Si les bruits du monde sont proportionnels à la violence ambiante qu’ils sont censés couvrir ou mettre en évidence, suivant le point de vue, alors on peut dire que l’époque est celle d’un vacarme infernal de quelque côté que l’on se tourne.
Qu’il s’agisse des criantes injustices sociales qui maintiennent les plus pauvres la tête sous l’eau, leur laissant tout juste aspirer une minimale bouffée d’air pour que leur apnée ne soit pas définitive, et encore je ne parle que des pauvres que nous côtoyons en Occident; qu’il soit question des effacés dans les geôles closes ou en plein air du monde entier, réduits au silence ou à l’extermination à petit feu, en bons objets de détention ou de camps de travail étatiques; que l’on regarde du côté des si nombreux tirs de missiles sur tant de champs de bataille autour de la planète, avec leurs cortèges de sacs de dépouilles – quand celles-ci ne restent pas à ciel ouvert sur un champs enneigé ou dépecées par les vautours dans un désert –, pour le plus grand profit de quelques entrepreneurs militaro-pétro-industriels et de leurs actionnaires; que notre attention soit un instant attirée, un instant seulement, vers les affamés de l’hémisphère sud qui nous regardent pourtant de leurs yeux grand ouverts, errant tant qu’ils tiennent debout, puis définitivement couchés, là encore pour maximiser les bénéfices des gros négociants alimentaires internationaux qui ont leurs propres yeux fixés sur les cours de leurs actions et les courbes de leurs bénéfices; que l’on regarde même vraiment un instant cette inénarrable et antique guerre des sexes dont les souffrances existent, mais que l’on nous narre de toutes les façons et sous toutes les coutures médiatiques, occidentales en tous les cas, en tentant d’effacer son objet même, comme si nos nombrils (*) étaient soudain devenus les centres du monde ; eh bien de tout cela nous n’entendons en général que bruit, fureur, vacarme plus ou moins insupportables dont nous n’avons le plus souvent que l’envie de nous protéger, bouche bée et mains sur les oreilles ! Il doit bien y avoir une raison à tout cet insupportable et à son détournement quotidien d’autant plus facile qu’il se tient à distance.
Si certains veulent nous faire croire que la non-violence est originaire dans nos existences, et qu’avec un peu de volontarisme on va la retrouver pour quitter ces horreurs qui n’auraient pas de tous temps constitué notre ordinaire, je leur laisse volontiers leurs « bons sentiments » (**), avec leurs fleurs dans les cheveux, comme au temps de ma jeunesse, ou leurs combats pour la der des der, ainsi qu’on le clamait en quatorze dix-huit juste avant et aussitôt après le grand massacre.

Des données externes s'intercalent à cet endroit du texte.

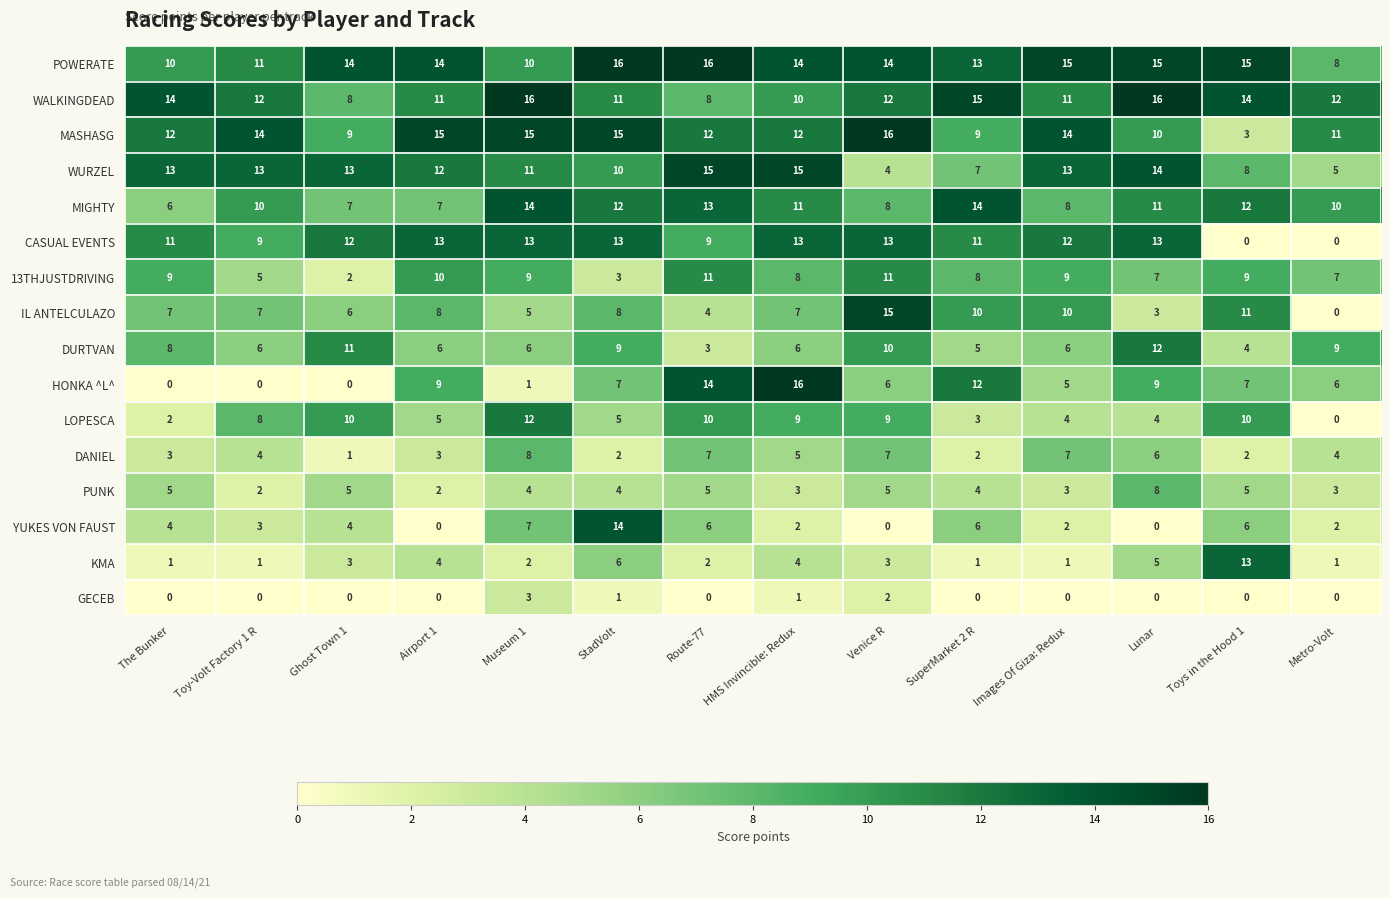

What is the sum of the CASUAL EVENTS values at Airport 1 and Images Of Giza: Redux?

25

Car enfin, il suffit d’ouvrir les yeux un instant pour voir toutes les heureuses conséquences de cet amour primordial, fondateur et apaisant – et dont les si fréquents abus de toutes sortes sur des êtres sans défense témoignent bien entendu – qui nous aurait animé tous autant que nous sommes dès notre largage existentiel à côté, devant ou derrière ce vacarme omniprésent pas même couvert par les plus honorables civilités (quand celles-ci existent encore).
Je suis pour ma part convaincu que la violence qu’illustre tous ces bruits destinés à la masquer, et que de mon côté je cherche plutôt à mettre en évidence pour la prendre à bras le corps, on n’en sort jamais en se contorsionnant à chaque fois devant elle pour tenter de l’éviter. Et je ne vois pas comment on pourrait s’en saisir pour la comprendre autrement qu’en cherchant son origine et sa fin, comme il en va pour comprendre toute chose. C’est au moins ce que j’essaie de faire dans mes travaux, à mon modeste niveau et avec ma veine propre. Je suis bienheureusement parvenu à presque complètement cesser d’être impatient à propos du logique intérêt que cela pourrait ou devrait susciter, et surtout à cesser de trouver ça surprenant.
(*) De préférence à ce qu’il y a juste en dessous, puisque l’existence même des innommables pénis et vagin, leur crainte inavouée ou leur rejet dégoûté, semble avoir été tout récemment dissoute par la poudre de perlimpinpin du « genre » que l’on se donne en toute autarcie libidinale.
(**) Étant entendu que la peur ou la colère, par exemple, en seraient de mauvais!